ABOUT THIS BOOK | AUTHOR BIOGRAPHY | TOC
ABOUT THIS BOOK

Literary historians and critics who have written on the influence of Racine in England during the neoclassical period apparently have assumed that the English translators and adapters of Racine’s plays in general succeeded in presenting the real Racine to the English public.


Katherine Wheatley here reveals the wide discrepancy between avowed intentions and actual results. Among the English plays she compares with their French originals are Otway’s Titus and Berenice, Congreve’s The Mourning Bride, and Philips’s The Distrest Mother. These comparisons, fully supported by quoted passages, reveal that those among the English public and contemporary critics who could not themselves read French had no chance whatever to know the real Racine: “The adapters and translators, so-called, had eliminated Racine from his tragedies before presenting them to the public.” Unacknowledged excisions and additions, shifts in plot, changes in dénouement, and frequent mistranslation turned Racine’s plays into “wretched travesties.” Two translations of Britannicus, intended for reading rather than for acting, are especially revealing in that they show which Racinian qualities eluded the British translators even when they were not trying to please an English theatergoing audience.

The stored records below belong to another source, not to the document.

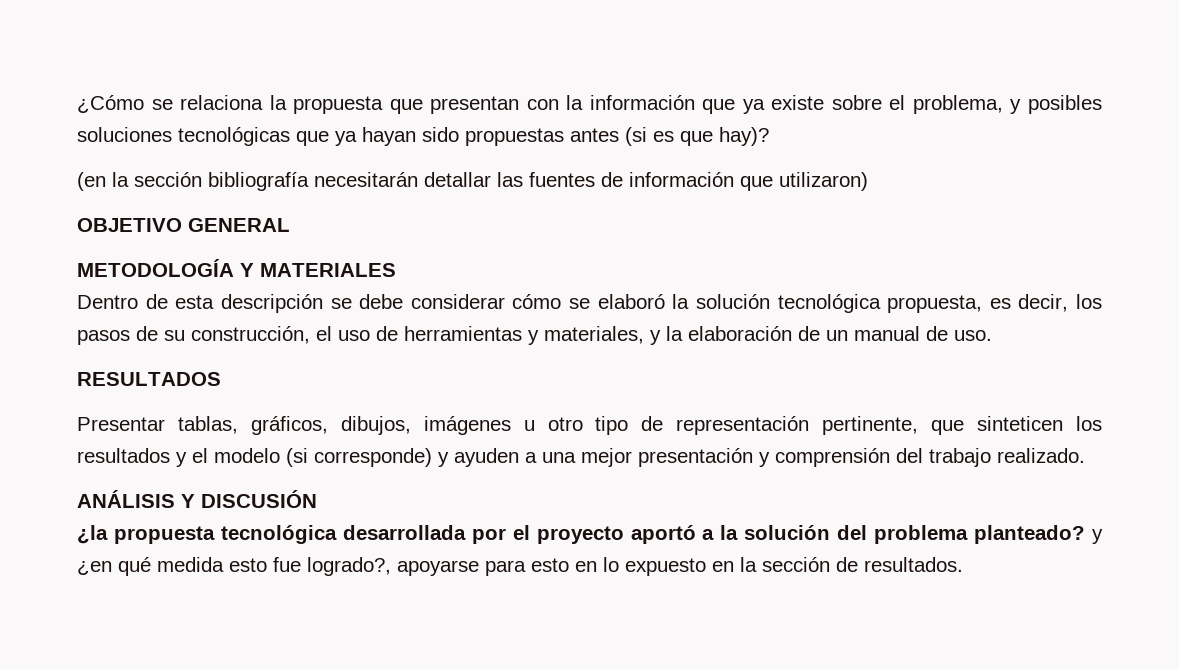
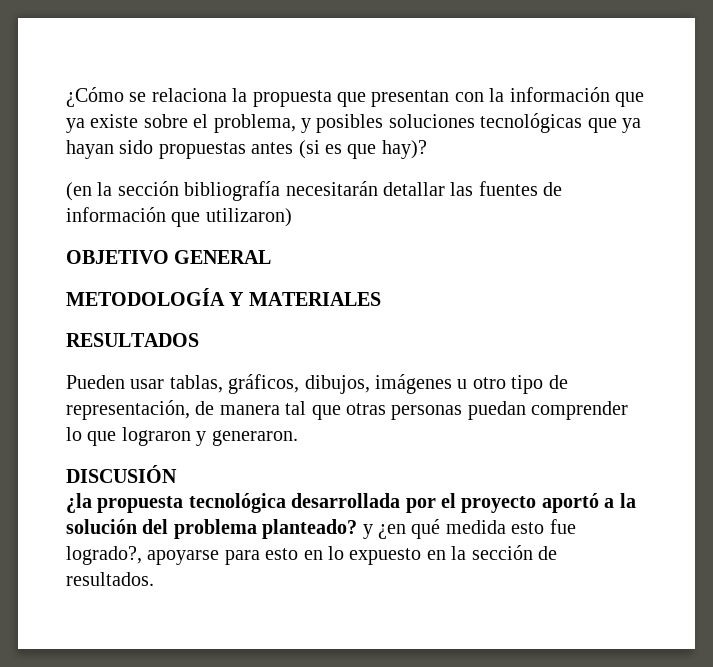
[77,294,1102,313] [77,326,992,345] // Dentro de esta descripción se debe considerar cómo se elaboró la solución tecnológica propuesta, es decir, los pasos de su construcción, el uso de herramientas y materiales, y la elaboración de un manual de uso. -> (381, 299) none
[77,417,165,431] Presentar -> [66,375,165,389] Pueden usar
[676,416,1102,435] [77,448,1085,467] [77,490,195,508] representación pertinente, que sinteticen los resultados y el modelo (si corresponde) y ayuden a una mejor presentación y comprensión del trabajo realizado. // ANÁLISIS Y -> [66,400,629,420] [66,427,298,446] representación, de manera tal que otras personas puedan comprender lo que lograron y generaron. //

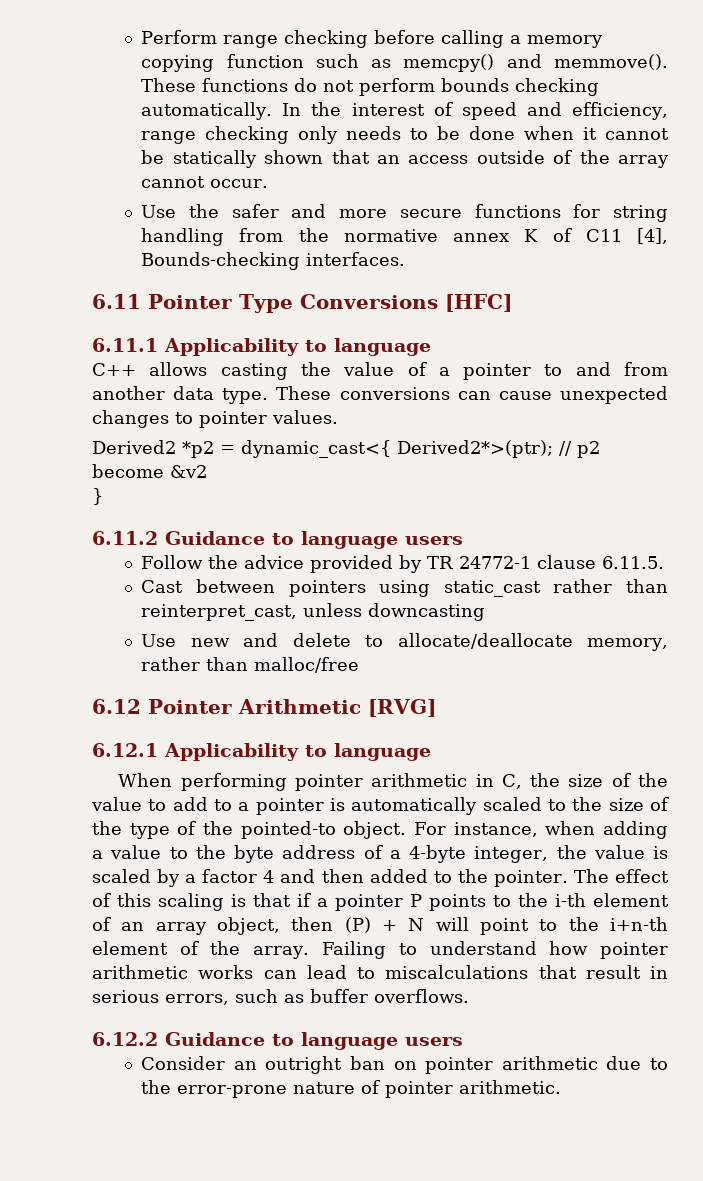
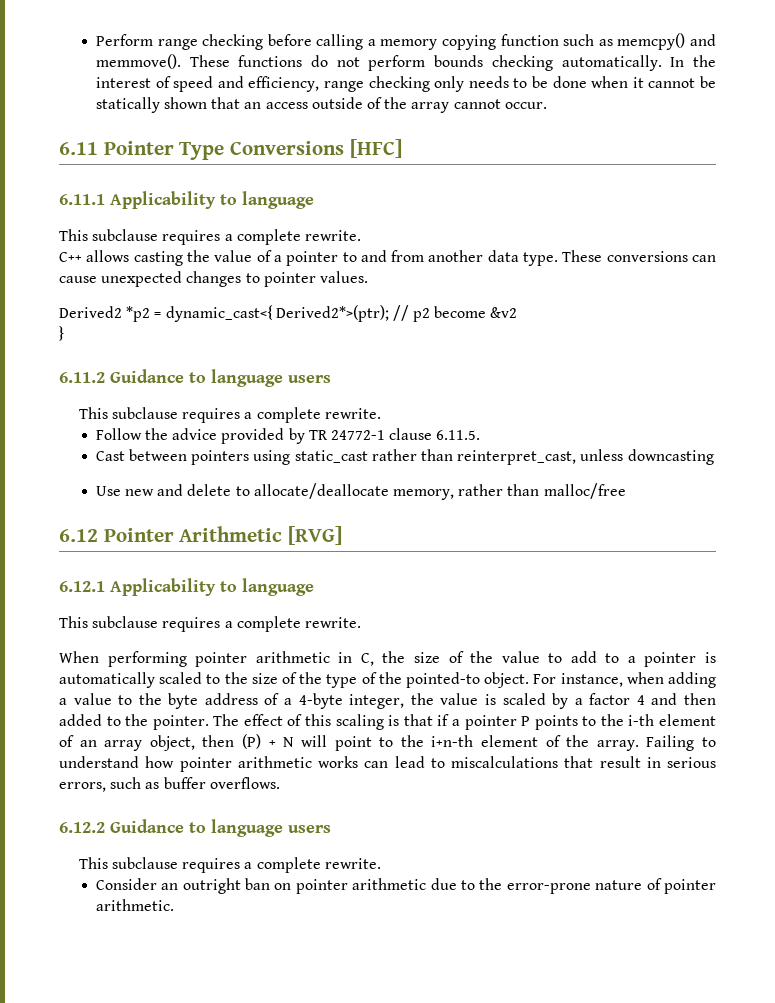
[141,204,668,222] [141,228,668,246] [141,252,406,270] // Use the safer and more secure functions for string handling from the normative annex K of C11 [4], Bounds-checking interfaces. -> (547, 105) none
(431, 347) none -> [59,229,361,245] // This subclause requires a complete rewrite.
(463, 540) none -> [78,407,381,423] // This subclause requires a complete rewrite.
(431, 752) none -> [59,616,361,632] // This subclause requires a complete rewrite.
(463, 1041) none -> [78,857,381,873] // This subclause requires a complete rewrite.

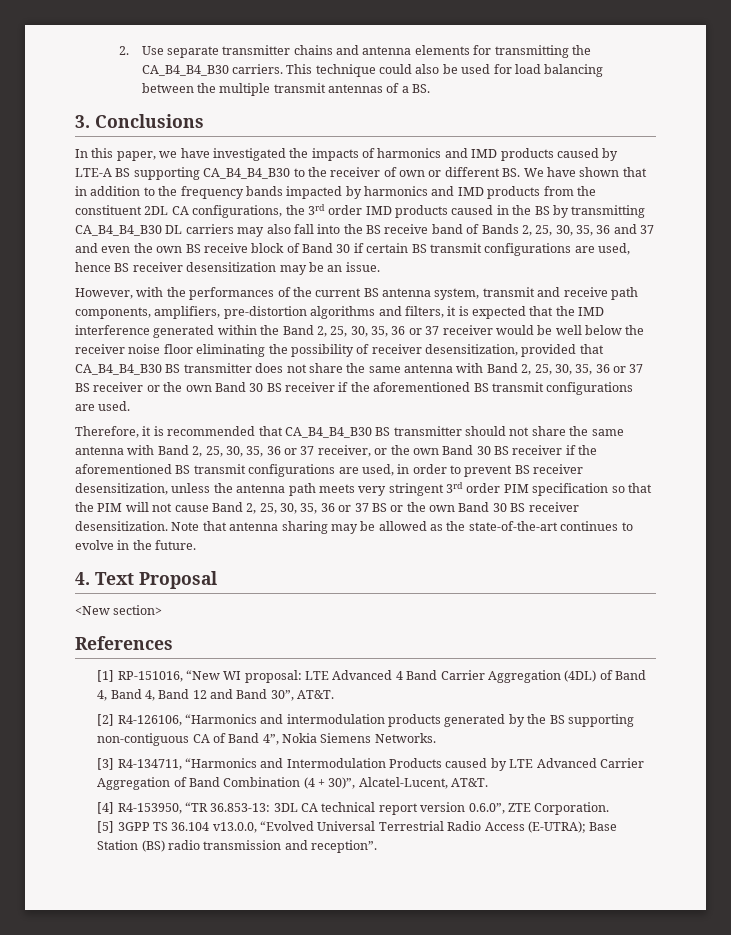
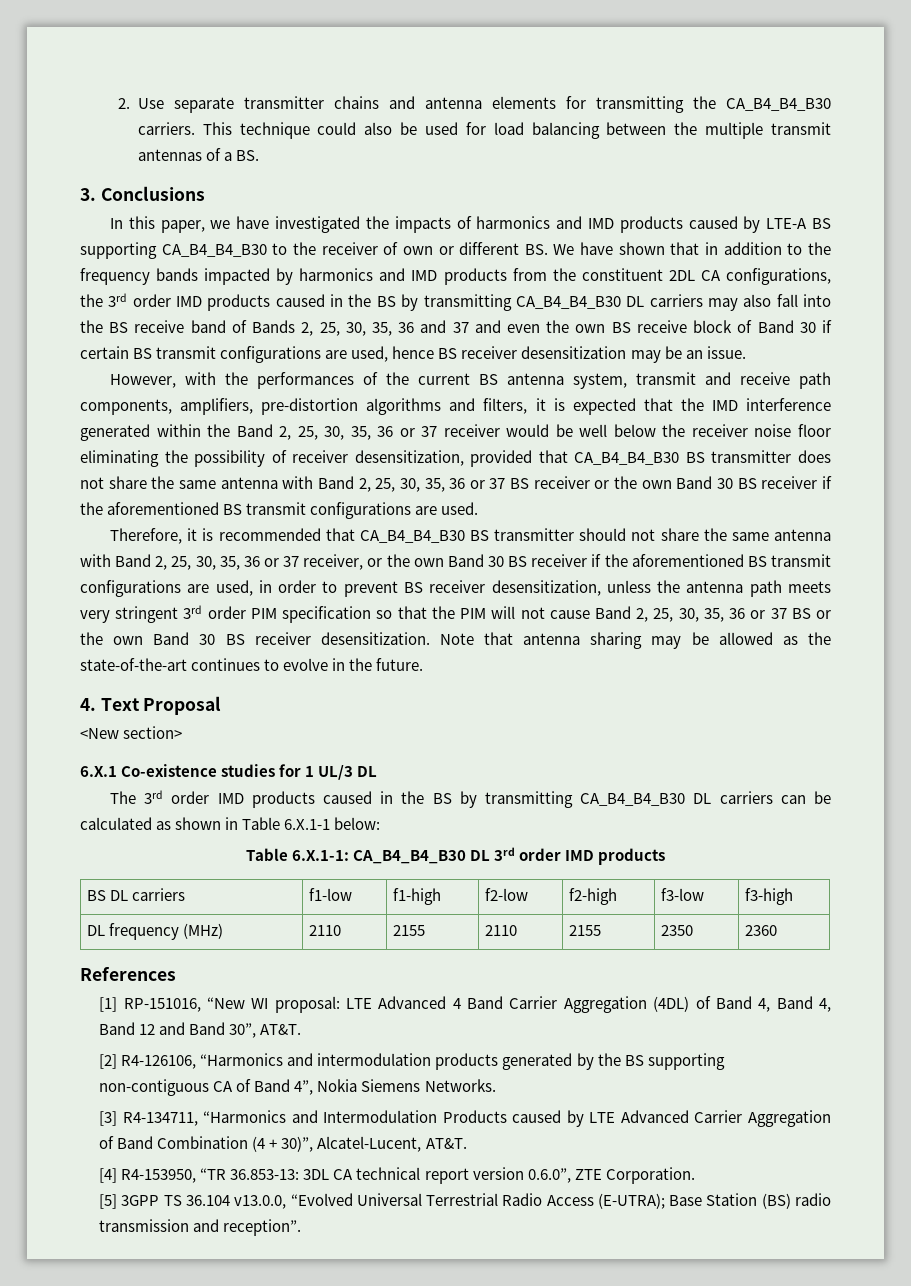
(163, 610) none -> [80,764,378,780] [110,790,832,808] [80,817,381,830] [245,847,666,865] [87,888,186,901] [309,888,353,901] [393,888,442,905] [485,888,529,901] [569,888,618,905] [661,888,705,901] [745,888,794,905] [87,923,224,940] [309,925,342,936] [393,925,426,936] [485,925,518,936] [569,925,602,936] [661,925,694,936] [745,925,778,936] // 6.X.1 Co-existence studies for 1 UL/3 DL // The 3rd order IMD products caused in the BS by transmitting CA_B4_B4_B30 DL carriers can be calculated as shown in Table 6.X.1-1 below: // Table 6.X.1-1: CA_B4_B4_B30 DL 3rd order IMD products // BS DL carriers | f1-low | f1-high | f2-low | f2-high | f3-low | f3-high // DL frequency (MHz) | 2110 | 2155 | 2110 | 2155 | 2350 | 2360

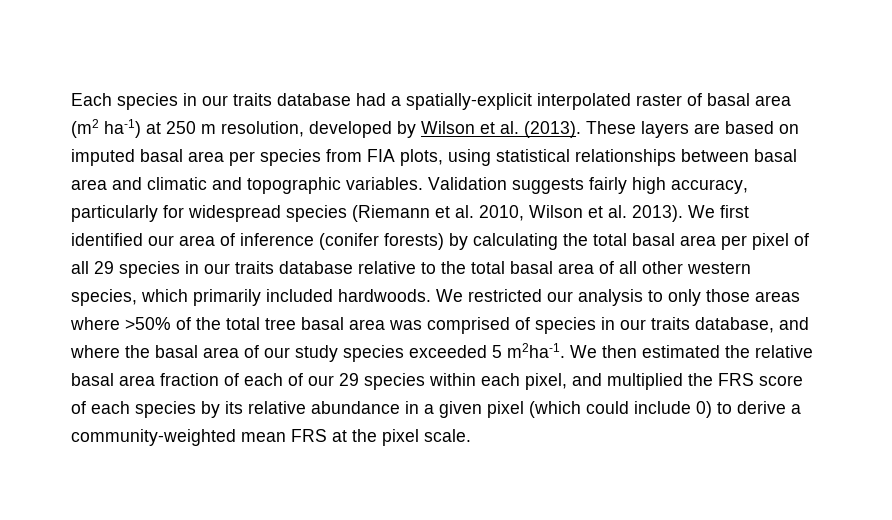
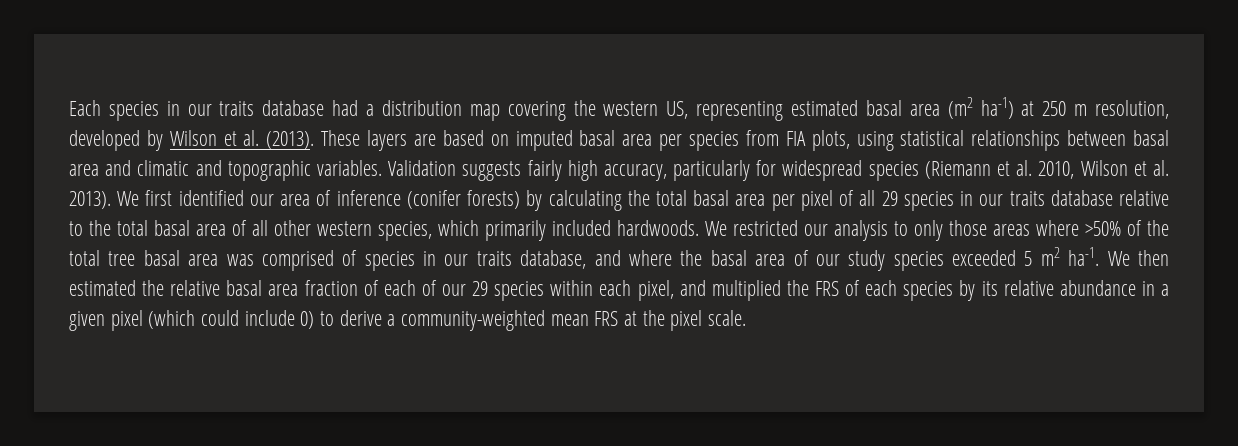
[406,93,702,110] spatially-explicit interpolated raster of -> [381,100,859,121] distribution map covering the western US, representing estimated
[507,343,565,358] m2ha-1. -> [1040,247,1100,266] m2 ha-1.
[759,375,803,386] score -> (839, 288) none

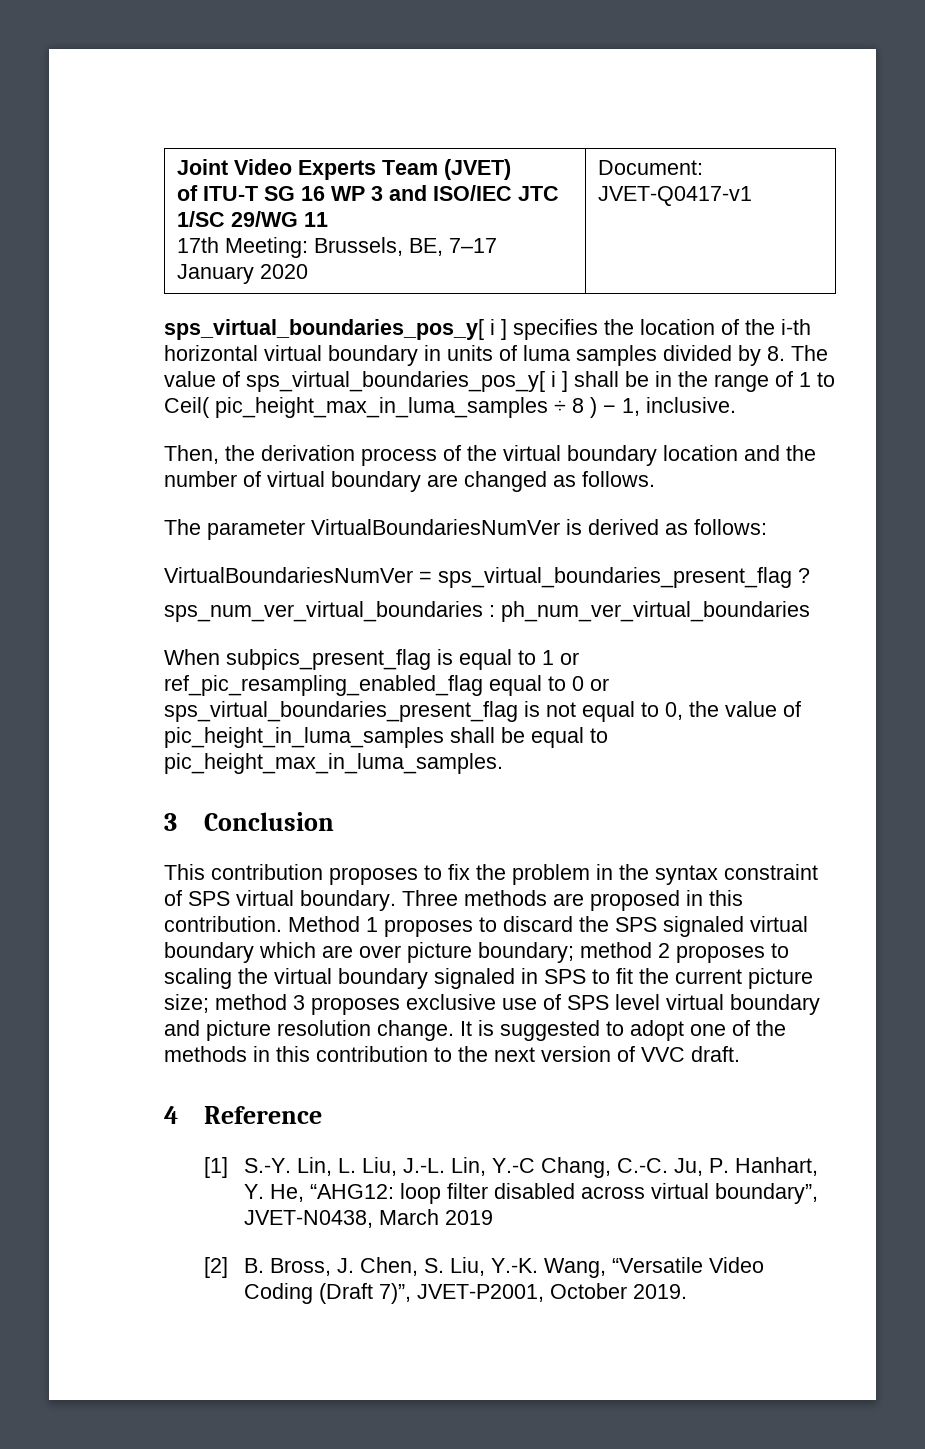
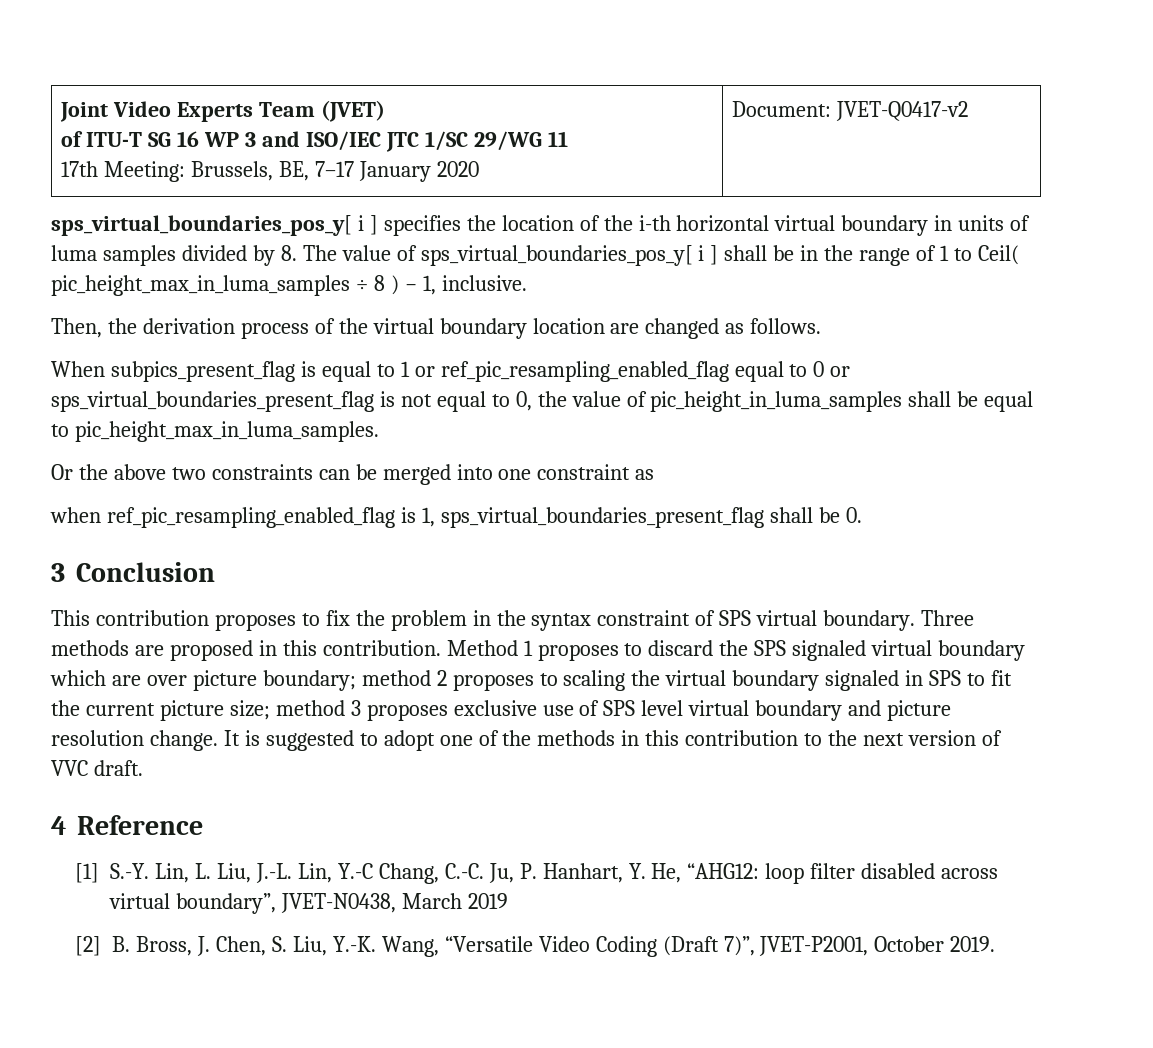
[597,186,752,206] JVET-Q0417-v1 -> [836,101,969,121] JVET-Q0417-v2
[744,445,816,461] [164,471,655,492] [164,519,767,540] [164,567,810,588] [164,601,810,622] and the number of virtual boundary are changed as follows. // The parameter VirtualBoundariesNumVer is derived as follows: // VirtualBoundariesNumVer = sps_virtual_boundaries_present_flag ? // sps_num_ver_virtual_boundaries : ph_num_ver_virtual_boundaries -> [610,318,822,339] are changed as follows.
(503, 763) none -> [51,464,655,485] [50,507,862,528] // Or the above two constraints can be merged into one constraint as // when ref_pic_resampling_enabled_flag is 1, sps_virtual_boundaries_present_flag shall be 0.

Why it is, asks the author, that no English dramatist could or would present Racine as he is to the English public of the neoclassical period? To answer this question she traces the development of Aristotelian formalism in England, showing the relation of the English theory of tragedy to French classical doctrine and the relation of the English adaptations of Racine to the English neoclassical theory of tragedy. She concludes that “deliberate alterations made by the English, far from violating classical tenets, bring Racine’s tragedies closer to the English neoclassical ideal than they were to begin with, and this despite the fact that some tenets of English doctrine came from parallel tenets widely accepted in France.” She finds that “in the last analysis, French classical doctrine was itself a barrier to the understanding of Racinian tragedy in England and an incentive to the sort of change English translators and adapters made in Racine.” This paradox she explains by the fact that Racine himself had broken with the classical tradition as represented by Corneille.